There must have been some challenges too?
I think, like most people I speak to, at times it feels like we’re living in a simulation, as everything is over video or phone call. There is something special about the human touch, exchanging ideas and talking face-to-face, so I look forward to more time in the office and with colleagues – but the way that the business has adapted is quite special.
What was your knowledge of the marine industry before joining Navico, and what drew you to this position, leading C-MAP?
I’m a complete outsider in that sense, however I’ve always had a fascination with boats, and admired superyachts.

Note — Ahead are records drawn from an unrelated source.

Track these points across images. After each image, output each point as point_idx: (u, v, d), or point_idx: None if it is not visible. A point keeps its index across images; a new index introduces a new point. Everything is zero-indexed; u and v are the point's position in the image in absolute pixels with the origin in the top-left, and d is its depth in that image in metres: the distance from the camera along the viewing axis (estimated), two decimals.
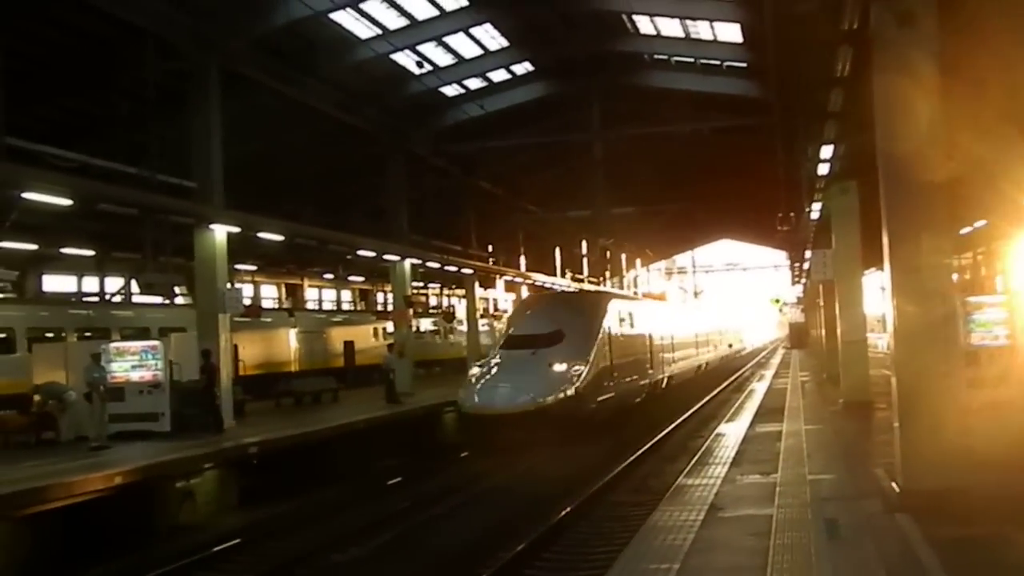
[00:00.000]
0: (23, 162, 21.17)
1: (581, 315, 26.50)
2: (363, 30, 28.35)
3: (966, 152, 13.53)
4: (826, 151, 17.86)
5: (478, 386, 23.64)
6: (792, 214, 31.86)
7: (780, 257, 75.22)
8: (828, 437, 17.83)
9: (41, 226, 29.43)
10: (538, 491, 17.32)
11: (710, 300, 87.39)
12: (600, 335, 25.57)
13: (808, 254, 32.01)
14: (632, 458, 20.99)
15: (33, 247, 34.19)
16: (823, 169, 19.36)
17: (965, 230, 28.80)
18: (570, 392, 22.80)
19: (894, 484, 11.13)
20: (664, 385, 33.36)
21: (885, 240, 10.92)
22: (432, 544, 14.70)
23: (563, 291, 48.99)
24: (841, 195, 21.73)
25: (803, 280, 52.99)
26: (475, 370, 25.12)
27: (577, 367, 23.53)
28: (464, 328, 47.28)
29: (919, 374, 10.60)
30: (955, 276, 10.82)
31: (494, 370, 24.20)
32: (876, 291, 33.92)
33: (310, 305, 55.24)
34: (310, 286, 57.00)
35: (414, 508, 17.24)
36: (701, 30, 31.41)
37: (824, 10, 12.31)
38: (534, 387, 22.59)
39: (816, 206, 23.76)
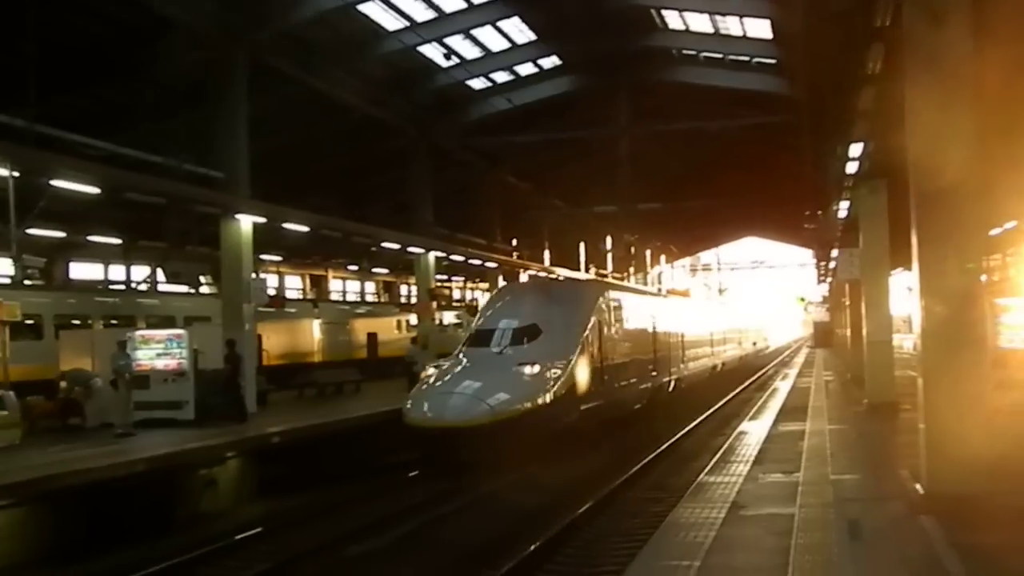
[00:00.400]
0: (52, 150, 21.33)
1: (564, 307, 23.13)
2: (391, 22, 28.40)
3: (997, 153, 13.41)
4: (855, 149, 17.73)
5: (428, 392, 20.27)
6: (819, 212, 31.70)
7: (806, 255, 74.98)
8: (852, 437, 17.74)
9: (69, 214, 29.62)
10: (557, 486, 17.23)
11: (734, 297, 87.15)
12: (586, 331, 22.50)
13: (835, 253, 31.80)
14: (652, 456, 20.78)
15: (61, 235, 34.43)
16: (852, 168, 19.23)
17: (995, 231, 28.59)
18: (543, 400, 19.79)
19: (918, 486, 11.05)
20: (671, 388, 31.05)
21: (914, 240, 10.84)
22: (450, 538, 14.68)
23: (546, 278, 43.62)
24: (870, 194, 21.54)
25: (829, 279, 52.69)
26: (430, 371, 21.64)
27: (555, 369, 20.50)
28: None
29: (946, 376, 10.52)
30: (984, 277, 10.69)
31: (451, 372, 20.93)
32: (903, 291, 33.78)
33: (334, 296, 55.41)
34: (334, 277, 57.18)
35: (433, 501, 17.21)
36: (731, 26, 31.29)
37: (856, 7, 12.22)
38: (496, 394, 19.27)
39: (844, 205, 23.62)
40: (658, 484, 17.65)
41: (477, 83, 35.49)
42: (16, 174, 19.14)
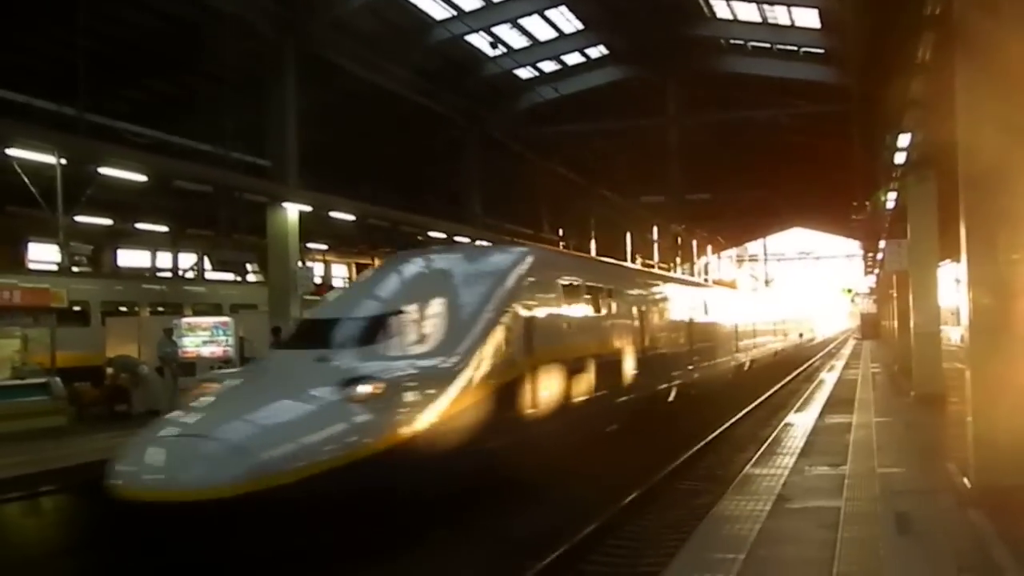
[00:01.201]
0: (104, 139, 21.62)
1: (460, 286, 14.63)
2: (438, 11, 28.46)
3: None
4: (904, 139, 17.54)
5: (156, 436, 10.96)
6: (867, 203, 31.38)
7: (853, 246, 74.30)
8: (899, 430, 17.55)
9: (117, 202, 29.98)
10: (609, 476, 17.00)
11: (779, 287, 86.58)
12: (498, 322, 13.87)
13: (882, 244, 31.44)
14: (698, 447, 20.44)
15: (108, 222, 34.83)
16: (900, 158, 19.03)
17: None
18: (384, 441, 11.04)
19: (965, 480, 10.94)
20: (671, 397, 23.08)
21: (962, 231, 10.70)
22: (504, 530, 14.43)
23: (453, 246, 29.79)
24: (918, 184, 21.26)
25: (876, 270, 52.18)
26: (200, 389, 12.59)
27: (423, 385, 12.06)
28: None
29: (994, 368, 10.38)
30: None
31: (217, 397, 11.98)
32: (951, 283, 33.37)
33: None
34: None
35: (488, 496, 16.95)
36: (779, 15, 31.05)
37: None
38: (277, 439, 10.44)
39: (892, 195, 23.37)
40: (705, 475, 17.52)
41: (524, 72, 35.50)
42: (64, 161, 19.42)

I am a “want to be” boater, and will be getting my licence very soon.
I spent several years in consulting, spending 8-12 weeks learning, analysing, planning and then walking away, onto the next project. I love the logic of it and this experience gave me a great toolkit, but it always felt a little like doing the easy bit and then walking away. I moved from the world of consultancy to a position which let me “get my hands dirty” and into execution mode.
In C-MAP I saw a great team with an extraordinary wealth of knowledge. For me it was unusual to see a team which has so many years’ experience and to have so many members of staff who have been with the company for 10 or even 20 years. There’s a lot of determination there and a passion to make C-MAP the very best in the market.
Have there been any surprises?
The complexity of the product range. Understanding the structure of the product offering, the different technologies and naming conventions – that took some time to fully understand. If I put myself in the shoes of a prospective customer, that complexity can be intimidating and confusing – which is why I’m pushing to simplify and streamline our offering.
What do you think is C-MAP’s greatest strength?
Our people and their resilience. C-MAP has had quite an ownership journey since it was founded in 1985, and I think it’s fair to say it is time for a reawakening. Now that C-MAP is part of Navico, and one of the four key brands, it feels as though C-MAP has found the right home; there is a very positive energy and we have some truly exciting plans for the future.
What does the future hold?
Looking to the future for Navico and our customers, we can have the best hardware in the world – and I think that we do – but a lot of the experience is down to what’s happening on the screen, and cartography is a significant part of that.
We have a significant responsibility, in C-MAP, to ensure that the overall experience for customers is the best it can be. We are working to elevate our cartography, to the point where it becomes an influence on what MFD consumers are choosing to buy, and we’re hearing feedback that, with Reveal and PCHD, this is already happening.
It’s going to be hard work, but it’s going to be exciting!